CX3CL1 is located on human chromosome 16 and is the only member of the CX3C (δ) subfamily of chemokines, acting through the sole receptor CX3CR1[26]. CX3CL1 is involved in many processes of human placental tissue, including inflammation and angiogenesis. When hypoxia or inflammation-induced secretion of inflammatory cytokines is strongly up-regulated, CX3CL1 may act as a key angiogenic factor locally[27]. Studies have shown that the deletion of CX3CR1 may impair microglial and macrophages' ability to promote the elimination of apoptotic cells or inhibit inflammation following phagocytosis, and accelerate the development of diabetic retinopathy in mice [28]. Similar to diabetic retinopathy, inflammatory effects are involved in the pathogenesis of DPN, and CX3CR1 is involved in the regulation of islet β-cell function and insulin secretion. Studies have found that CX3CR1 knockout mice show significant effects on glucose and GLP1 stimulated insulin secretion. Defects, and increased insulin secretion in mice and human islets after in vitro treatment with CX3C chemokine FKN[29]. Compared with the normal group in this study, CX3CR1 was significantly down-regulated in the DPN group, which means that the lack of CX3CR1 may play a leading role in the development of DPN through inflammatory responses and regulating insulin secretion[30,31].

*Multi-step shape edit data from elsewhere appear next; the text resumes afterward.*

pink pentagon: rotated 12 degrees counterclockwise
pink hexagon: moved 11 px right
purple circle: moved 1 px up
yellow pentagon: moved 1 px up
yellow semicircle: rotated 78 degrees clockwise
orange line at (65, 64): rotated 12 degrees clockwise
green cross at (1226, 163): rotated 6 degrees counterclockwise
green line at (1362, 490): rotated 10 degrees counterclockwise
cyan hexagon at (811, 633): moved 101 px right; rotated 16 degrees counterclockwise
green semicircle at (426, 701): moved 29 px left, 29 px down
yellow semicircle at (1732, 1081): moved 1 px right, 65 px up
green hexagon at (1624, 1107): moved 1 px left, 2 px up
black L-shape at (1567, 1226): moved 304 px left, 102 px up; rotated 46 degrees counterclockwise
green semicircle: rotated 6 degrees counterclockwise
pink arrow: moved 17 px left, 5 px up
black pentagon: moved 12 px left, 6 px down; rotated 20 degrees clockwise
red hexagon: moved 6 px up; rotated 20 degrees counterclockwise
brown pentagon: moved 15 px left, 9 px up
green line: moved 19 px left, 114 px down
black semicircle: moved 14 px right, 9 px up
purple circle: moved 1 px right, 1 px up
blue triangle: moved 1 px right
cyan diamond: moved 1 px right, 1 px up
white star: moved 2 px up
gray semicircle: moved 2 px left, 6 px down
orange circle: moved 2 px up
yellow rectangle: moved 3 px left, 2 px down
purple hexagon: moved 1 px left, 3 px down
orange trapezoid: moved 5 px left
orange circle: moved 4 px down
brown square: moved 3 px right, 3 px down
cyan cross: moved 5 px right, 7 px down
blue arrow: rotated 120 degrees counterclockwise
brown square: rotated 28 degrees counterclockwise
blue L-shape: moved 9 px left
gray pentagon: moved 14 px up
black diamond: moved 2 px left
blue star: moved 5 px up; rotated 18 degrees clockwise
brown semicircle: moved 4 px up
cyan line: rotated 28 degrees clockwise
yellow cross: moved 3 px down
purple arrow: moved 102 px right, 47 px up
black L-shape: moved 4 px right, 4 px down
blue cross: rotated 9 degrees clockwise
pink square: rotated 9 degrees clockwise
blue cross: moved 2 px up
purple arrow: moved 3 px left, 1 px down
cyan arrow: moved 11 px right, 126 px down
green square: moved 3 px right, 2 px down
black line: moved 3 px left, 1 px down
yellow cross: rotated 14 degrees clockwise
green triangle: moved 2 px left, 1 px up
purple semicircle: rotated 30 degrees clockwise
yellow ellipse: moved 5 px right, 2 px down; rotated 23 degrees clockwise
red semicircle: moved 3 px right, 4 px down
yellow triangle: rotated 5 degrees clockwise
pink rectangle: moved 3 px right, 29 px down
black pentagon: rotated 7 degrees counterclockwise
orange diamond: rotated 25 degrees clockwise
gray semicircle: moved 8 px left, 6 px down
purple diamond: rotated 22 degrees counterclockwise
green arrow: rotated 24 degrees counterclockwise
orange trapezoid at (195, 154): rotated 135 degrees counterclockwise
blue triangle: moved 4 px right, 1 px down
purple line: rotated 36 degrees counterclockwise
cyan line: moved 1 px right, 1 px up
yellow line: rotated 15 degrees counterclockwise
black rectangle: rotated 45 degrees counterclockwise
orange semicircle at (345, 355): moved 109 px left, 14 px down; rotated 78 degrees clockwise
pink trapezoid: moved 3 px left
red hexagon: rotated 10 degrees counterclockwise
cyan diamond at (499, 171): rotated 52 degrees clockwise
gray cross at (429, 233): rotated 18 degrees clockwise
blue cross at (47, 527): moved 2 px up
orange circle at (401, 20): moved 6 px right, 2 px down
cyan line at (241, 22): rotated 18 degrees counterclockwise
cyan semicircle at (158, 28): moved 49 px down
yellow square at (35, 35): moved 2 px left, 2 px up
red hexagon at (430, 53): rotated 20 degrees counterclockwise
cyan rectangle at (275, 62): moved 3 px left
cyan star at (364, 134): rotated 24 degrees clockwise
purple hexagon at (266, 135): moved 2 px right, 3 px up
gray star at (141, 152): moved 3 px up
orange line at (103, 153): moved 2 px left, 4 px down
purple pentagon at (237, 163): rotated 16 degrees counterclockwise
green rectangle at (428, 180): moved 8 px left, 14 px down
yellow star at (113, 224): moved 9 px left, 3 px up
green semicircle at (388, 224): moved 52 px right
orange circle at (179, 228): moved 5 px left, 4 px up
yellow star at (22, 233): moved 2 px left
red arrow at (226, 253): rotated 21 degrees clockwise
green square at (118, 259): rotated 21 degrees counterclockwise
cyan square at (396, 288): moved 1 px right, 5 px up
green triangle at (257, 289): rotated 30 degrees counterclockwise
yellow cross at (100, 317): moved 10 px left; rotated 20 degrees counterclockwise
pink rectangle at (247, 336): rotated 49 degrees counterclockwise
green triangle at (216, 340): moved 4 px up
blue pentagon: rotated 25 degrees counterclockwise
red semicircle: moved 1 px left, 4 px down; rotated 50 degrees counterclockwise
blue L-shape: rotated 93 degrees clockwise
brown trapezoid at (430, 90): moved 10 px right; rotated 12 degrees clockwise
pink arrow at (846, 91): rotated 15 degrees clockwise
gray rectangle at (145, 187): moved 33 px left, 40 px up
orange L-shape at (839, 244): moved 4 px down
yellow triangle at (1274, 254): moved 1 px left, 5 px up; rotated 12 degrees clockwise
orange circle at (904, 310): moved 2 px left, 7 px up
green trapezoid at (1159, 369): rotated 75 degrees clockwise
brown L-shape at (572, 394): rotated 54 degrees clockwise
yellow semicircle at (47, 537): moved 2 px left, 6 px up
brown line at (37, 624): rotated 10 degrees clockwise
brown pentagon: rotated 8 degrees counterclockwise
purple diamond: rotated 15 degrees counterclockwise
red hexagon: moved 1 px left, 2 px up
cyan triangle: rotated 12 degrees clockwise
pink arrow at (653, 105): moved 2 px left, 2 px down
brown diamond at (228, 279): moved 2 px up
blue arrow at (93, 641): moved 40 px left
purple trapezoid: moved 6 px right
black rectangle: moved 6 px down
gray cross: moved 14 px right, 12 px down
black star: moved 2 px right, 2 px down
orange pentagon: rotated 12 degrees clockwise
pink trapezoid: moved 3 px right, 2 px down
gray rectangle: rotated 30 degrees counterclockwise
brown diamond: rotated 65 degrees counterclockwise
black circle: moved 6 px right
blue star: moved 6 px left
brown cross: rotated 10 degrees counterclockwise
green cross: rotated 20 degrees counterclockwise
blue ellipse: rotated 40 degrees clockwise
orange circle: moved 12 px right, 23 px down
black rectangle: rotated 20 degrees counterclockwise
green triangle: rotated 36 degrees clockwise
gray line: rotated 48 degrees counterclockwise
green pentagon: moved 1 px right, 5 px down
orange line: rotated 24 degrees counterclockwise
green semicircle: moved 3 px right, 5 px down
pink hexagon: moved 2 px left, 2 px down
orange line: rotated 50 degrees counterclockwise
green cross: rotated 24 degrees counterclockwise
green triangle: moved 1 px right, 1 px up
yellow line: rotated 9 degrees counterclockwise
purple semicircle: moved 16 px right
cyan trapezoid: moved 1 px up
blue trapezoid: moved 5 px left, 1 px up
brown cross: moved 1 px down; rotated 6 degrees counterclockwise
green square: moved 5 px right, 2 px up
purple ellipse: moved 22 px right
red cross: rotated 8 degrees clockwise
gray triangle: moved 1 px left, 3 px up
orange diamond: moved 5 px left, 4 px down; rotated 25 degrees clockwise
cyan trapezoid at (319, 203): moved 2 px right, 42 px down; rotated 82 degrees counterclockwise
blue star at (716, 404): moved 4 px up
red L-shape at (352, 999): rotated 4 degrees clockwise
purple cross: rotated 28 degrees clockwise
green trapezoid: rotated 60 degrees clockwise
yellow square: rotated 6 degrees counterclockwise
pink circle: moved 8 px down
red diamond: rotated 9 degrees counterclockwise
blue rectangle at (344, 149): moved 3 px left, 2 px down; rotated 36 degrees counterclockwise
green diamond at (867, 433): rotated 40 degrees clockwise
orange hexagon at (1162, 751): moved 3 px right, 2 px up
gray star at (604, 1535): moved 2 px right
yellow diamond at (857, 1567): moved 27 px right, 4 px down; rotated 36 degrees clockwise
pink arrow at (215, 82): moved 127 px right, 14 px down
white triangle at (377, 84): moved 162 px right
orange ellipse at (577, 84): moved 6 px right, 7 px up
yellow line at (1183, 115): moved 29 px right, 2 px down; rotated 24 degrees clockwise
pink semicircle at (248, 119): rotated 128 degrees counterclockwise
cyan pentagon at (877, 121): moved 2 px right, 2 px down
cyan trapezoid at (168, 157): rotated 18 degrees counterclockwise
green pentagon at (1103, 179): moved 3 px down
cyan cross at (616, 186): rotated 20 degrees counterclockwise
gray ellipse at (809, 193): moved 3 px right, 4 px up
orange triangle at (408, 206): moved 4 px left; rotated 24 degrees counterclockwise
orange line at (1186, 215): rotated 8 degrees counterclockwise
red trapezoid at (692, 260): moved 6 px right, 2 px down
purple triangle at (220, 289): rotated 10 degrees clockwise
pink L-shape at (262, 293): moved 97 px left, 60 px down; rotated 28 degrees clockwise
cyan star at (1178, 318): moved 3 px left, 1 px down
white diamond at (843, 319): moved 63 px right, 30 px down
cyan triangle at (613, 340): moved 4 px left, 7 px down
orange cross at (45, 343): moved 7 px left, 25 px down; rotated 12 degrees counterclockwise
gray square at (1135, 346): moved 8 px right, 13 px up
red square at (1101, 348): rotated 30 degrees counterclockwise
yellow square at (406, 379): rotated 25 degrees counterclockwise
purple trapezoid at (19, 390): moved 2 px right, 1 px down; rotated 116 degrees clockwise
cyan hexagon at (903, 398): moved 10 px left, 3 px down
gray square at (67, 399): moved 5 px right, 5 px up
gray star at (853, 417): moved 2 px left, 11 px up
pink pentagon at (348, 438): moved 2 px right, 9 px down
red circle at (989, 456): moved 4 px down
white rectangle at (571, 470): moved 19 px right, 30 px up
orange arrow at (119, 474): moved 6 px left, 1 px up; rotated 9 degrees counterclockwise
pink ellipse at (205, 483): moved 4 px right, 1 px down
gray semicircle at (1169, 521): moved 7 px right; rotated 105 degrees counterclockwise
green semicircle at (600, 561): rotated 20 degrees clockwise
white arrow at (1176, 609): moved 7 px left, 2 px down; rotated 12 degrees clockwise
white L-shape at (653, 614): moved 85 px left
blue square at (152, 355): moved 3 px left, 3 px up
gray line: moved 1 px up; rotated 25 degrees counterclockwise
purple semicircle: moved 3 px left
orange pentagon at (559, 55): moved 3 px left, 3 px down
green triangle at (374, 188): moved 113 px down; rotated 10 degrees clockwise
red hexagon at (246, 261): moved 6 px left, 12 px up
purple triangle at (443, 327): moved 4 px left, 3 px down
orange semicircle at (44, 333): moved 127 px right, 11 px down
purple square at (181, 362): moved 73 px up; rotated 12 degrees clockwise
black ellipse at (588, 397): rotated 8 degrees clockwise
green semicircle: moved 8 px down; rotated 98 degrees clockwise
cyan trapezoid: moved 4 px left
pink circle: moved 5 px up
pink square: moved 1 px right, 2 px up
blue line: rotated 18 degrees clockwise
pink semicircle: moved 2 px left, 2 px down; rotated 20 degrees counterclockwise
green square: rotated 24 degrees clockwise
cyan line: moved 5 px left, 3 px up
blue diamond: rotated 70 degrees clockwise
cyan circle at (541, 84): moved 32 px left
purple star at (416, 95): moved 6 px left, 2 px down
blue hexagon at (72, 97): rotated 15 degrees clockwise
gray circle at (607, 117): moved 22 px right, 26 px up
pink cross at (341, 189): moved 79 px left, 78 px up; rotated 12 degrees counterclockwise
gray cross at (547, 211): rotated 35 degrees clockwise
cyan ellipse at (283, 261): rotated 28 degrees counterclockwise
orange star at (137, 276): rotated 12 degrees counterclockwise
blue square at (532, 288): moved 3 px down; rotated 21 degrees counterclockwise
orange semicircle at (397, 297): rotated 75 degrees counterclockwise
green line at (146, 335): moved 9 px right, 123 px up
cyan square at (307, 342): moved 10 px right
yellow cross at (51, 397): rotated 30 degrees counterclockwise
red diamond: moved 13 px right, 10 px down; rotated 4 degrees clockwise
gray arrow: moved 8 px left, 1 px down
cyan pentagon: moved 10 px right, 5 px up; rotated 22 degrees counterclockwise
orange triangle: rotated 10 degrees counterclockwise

Fibrinogen-like protein 2 (FGL2) is a new type of thrombinogenase that participates in microthrombosis and is also involved in apoptosis, angiogenesis and inflammatory responses. Studies have shown that it is involved in diabetic cardiomyopathy The occurrence and development of diabetic nephropathy[32,33]. In Zheng Zhenzhong et al.'S research on FGL2 and diabetic cardiomyopathy, it was found that FGL2 gene silencing inhibits cardiomyocyte apoptosis and improves cardiac function in diabetic rats induced by streptozotocin (STZ). The possible mechanisms include reducing p38 silk. Expression of mitogen-activated protein kinase (MAPK) [34]. In the development and function of neurons, the p38 / MAPK pathway phosphorylates other transcription factors, which in turn regulate the expression of genes. The products of these genes are involved in many aspects of neural development and function, including axonal growth, tree Synaptic pruning, synaptic function and plasticity[35]. This study confirmed that DPN patients have down-regulated FGL2. The KEGG study found that the MAPK pathway is down-regulated in DPN patients. It is speculated that down-regulated FGL2 and MAPK may be an important mechanism for the pathogenesis of PDN.

In short, through bioinformatics-based information mining technology, genetic difference analysis was performed between DPN patients and normal control groups, and 10 genes with the largest differences were screened out, and then 4 core genes were identified through the protein interaction network: TFAP2C, ESR1, CX3CR1 FGL2 is a potential DPN diagnostic gene. At the same time, these genes are mainly involved in MAPK and other pathways, and participate in the pathogenesis of DPN through blood glucose homeostasis, inflammatory effects, and neuronal development, providing new ideas for the prevention and treatment of DPN.